So, regardless of whether this is true or not, the article could be titled,
"Somebody asks two successful people if they were bored as kids!" Yeah, it's easy to come up with these results given how insanely unreliable memory is and the fact that it's just asking two people what they think helped them. I mean, come on! This isn't exactly incredible expert research, or particularly compelling. Next in the series:
"Children should try eating a bug at least once, expert says"
"Children who eat Cheerios will grow up to be creative, expert says"
"Children who shit themselves in preschool likely to repeat offend, expert says."
Well it's articles like this that make one wonder how having constant electronic stimulation will effect todays generation.
Toys and TV already effected the last. I guess it's about smart parenting. When I was young our computer only had one game on it. After I got bored to that, I invented my own games using microsoft paint. First I draw this miniature submarine in minecraft style. Then single clicks of that spray paint tool were depth charges. I think I should thank my parents for letting me wait a year for Age of Empires. I guess my point is that it's not bad to have tools, it's bad to have too much entertainment.
Back when I didn't have internet and hell you can only play so much Roller Coaster Tycoon, I a) got extremely good at hearts, b) got extremely good at freecell, and c) drew hundreds of fantasy worlds in paint. Loved paint. A more versatile program has never been created. Messed around with the command prompt, wrote a hundred pages of a book when I was 12 (password protected ten years ago, god help me, so I can't even read it now), and gained a healthy respect for degaussing.
I don't know if you've had much interaction with kids lately, but it's kind of strange seeing very young children, even toddlers manipulating these things. My cousin's kid is all of 3 and she knows how to use the iPad to watch whatever her shows are. Giving a kid that kind of control so early on in bound to have some sort of impact. That said, in my time as a language teacher, there were a few times I wish I had a length of hickory in the room with me just to give some of those kids that deserved it, a taste of the not-so-dearly-departed analog world.

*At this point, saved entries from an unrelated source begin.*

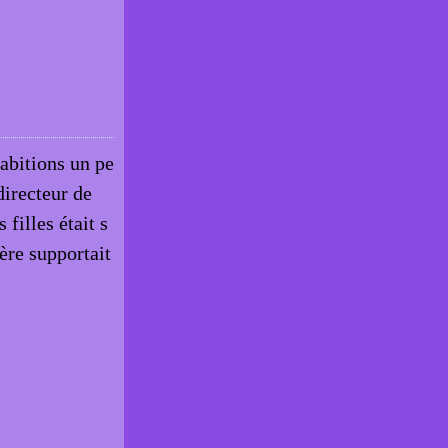
abitions un pe
directeur de
 filles était s
ère supportait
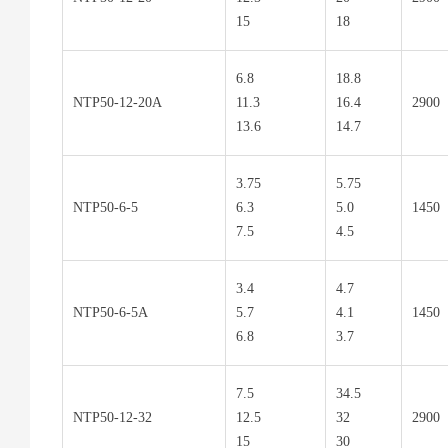
15
18
6.8
18.8
NTP50-12-20A
11.3
16.4
2900
13.6
14.7
3.75
5.75
NTP50-6-5
6.3
5.0
1450
7.5
4.5
3.4
4.7
NTP50-6-5A
5.7
4.1
1450
6.8
3.7
7.5
34.5
NTP50-12-32
12.5
32
2900
15
30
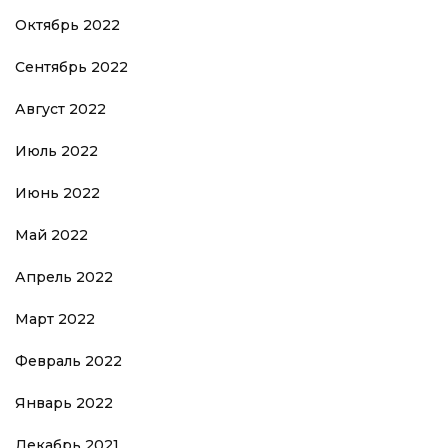
Октябрь 2022
Сентябрь 2022
Август 2022
Июль 2022
Июнь 2022
Май 2022
Апрель 2022
Март 2022
Февраль 2022
Январь 2022
Декабрь 2021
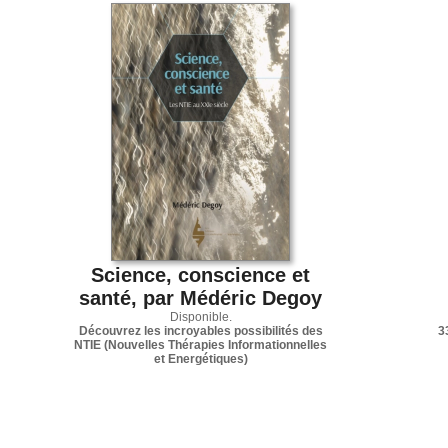
Science, conscience et
santé, par Médéric Degoy
Disponible.
Découvrez les incroyables possibilités des
3
NTIE (Nouvelles Thérapies Informationnelles
et Energétiques)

When I was growing up my parents limited my TV watching time and there wasn't distractions like cell phones or iPads. Granted this was the early '00s and there was gameboys and the like but I was limited to a certain amount of time on those as well. Instead I spent a lot of time reading different books. Nothing particularly advanced or impressive, just normal books kids read. But I feel that time spent reading was also time spent building vocabulary, imaginative, and analytical skills. If kids today are raised with cell phones and iPads I feel they will be missing out and it will subsequently hinder their development. I too wish teachers were allowed to give a slap upside the head to a kid who deserved it, but alas those times are gone. Teacher don't have any effective tools to discipline kids beside threatening to tell the principal if they don't stop. It's almost pathetic.
I wouldn't say that they have no tools but you're right, they have definitely been hobbled, especially in the U.S. It's terrible the way that kids are coddled and limited in terms of play and pushed so hard to excel in other areas, all while being told that each and every one of them is special and unique. It's strange that so much money goes into developmental research on children and yet the application of those findings seems to be lacking in society at-large.